At the same time, we have an opportunity to shift from a "brain drain" to a "brain gain." Suriname has seen many of its skilled professionals leave in search of better opportunities abroad, but with the growth of the oil and gas sector, we can create the right conditions to attract these individuals back. By investing in education, training, and creating a conducive business environment, we can harness the skills of our diaspora and foster local talent development. This can transform Suriname into a hub for skilled professionals, fueling innovation and ensuring long-term sustainable growth.
What sectors do you see benefiting most from Suriname’s oil and gas revenues in the next decade?
Mr. Andrew Tom:
The immediate sectors that will benefit from the oil and gas boom are those closely related to the industry. These include the construction, engineering, and real estate sectors, as well as suppliers of food and services. We’re already seeing growth in these areas. For instance, the real estate market is likely to pick up as expats flood into the country. Additionally, there will be opportunities in agriculture, tourism, and renewable energy if Suriname can manage the resources wisely. If the government can design a roadmap, we can see growth in these areas while balancing environmental sustainability.
Mr. Rudolf Elias:
It’s important for Suriname to not just focus on oil and gas but also diversify its economy. We need to look at sectors like agriculture and tourism, where Suriname has a lot of potential. Our forests, for instance, are one of our greatest natural resources, and we must ensure that we protect them while developing the economy. We also have opportunities in renewable energy, especially solar and hydropower. These sectors could really benefit from the revenue generated by oil and gas, but only if we manage it properly and avoid the mistakes made by other countries.
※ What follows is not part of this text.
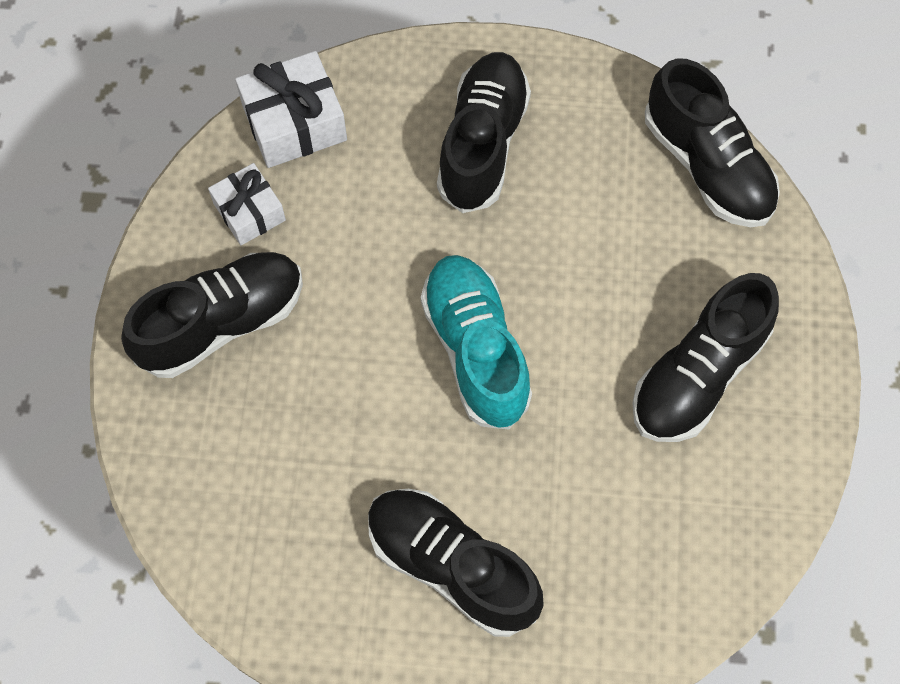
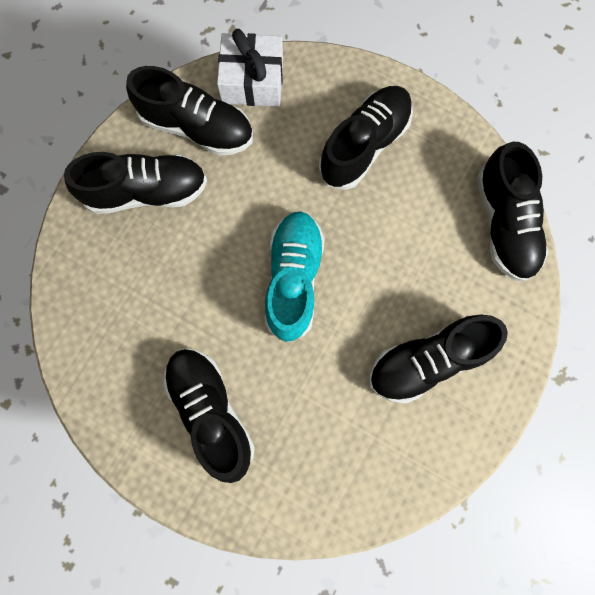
camera: 25 degrees right, 10 degrees up
(249, 212) = (197, 127): white gift -> black shoe

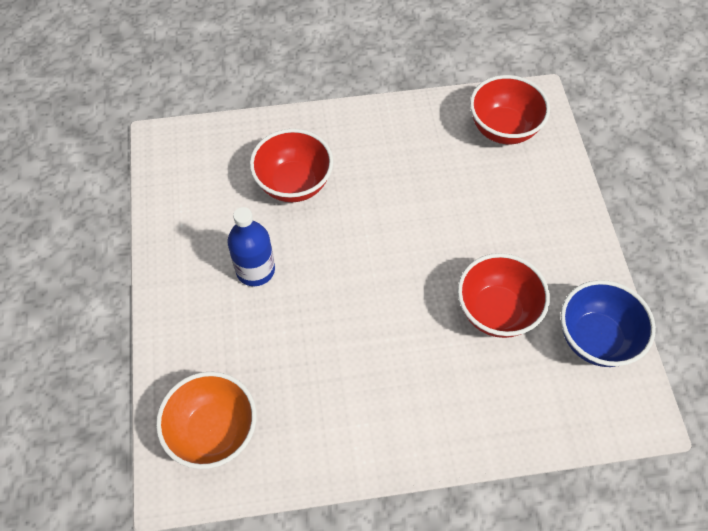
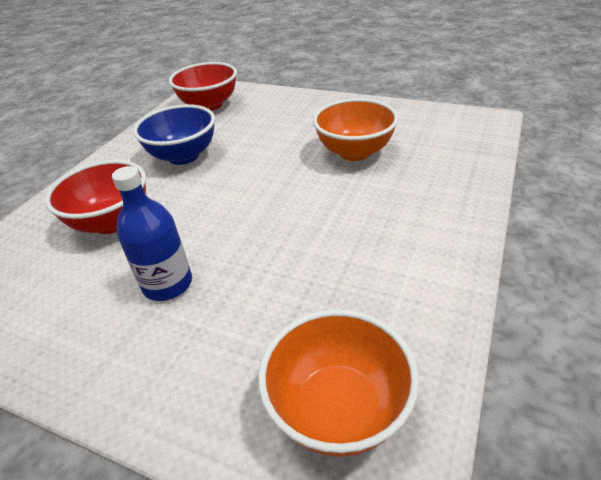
camera: 55 degrees left, 20 degrees down
(496, 311) = (355, 152): red bowl -> orange bowl
(595, 339) = (413, 119): blue bowl -> blue bowl (183, 156)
Finally, what message would you give to international investors considering Suriname as a potential investment or tourism destination?
Mr. Andrew Tom:
I would say that Suriname is a country full of opportunities. The business community here is very entrepreneurial, and the government and private sector businesses are becoming more open to collaboration with international investors. However, you need to be here on the ground. It’s important to understand the culture, build relationships, and find local partners who can help you navigate the market. The local business community is very receptive to new ideas and collaboration, so international companies should take advantage of that. You also need to stay updated on regulatory changes and engage with reputable service providers who can guide you through the processes.
Ms. Kimberly Schreuders:
I’d add that it’s important to keep in mind that Suriname is a small market. But what it lacks in size, it makes up for in opportunities in key sectors like agriculture, tourism, and renewables. The oil and gas revenues will provide a massive boost to the economy, and we need to ensure that these resources are managed properly. But the business community is open to working together, and it’s a very exciting time to be involved in Suriname.
Mr. Rudolf Elias:
I would say that Suriname is a diamond in the rough, and over the next 20 years, it could become a paradise if we manage our resources well. The key is to preserve our rainforests and use the oil revenue wisely. If we do that, Suriname has the potential to grow into a successful and sustainable economy.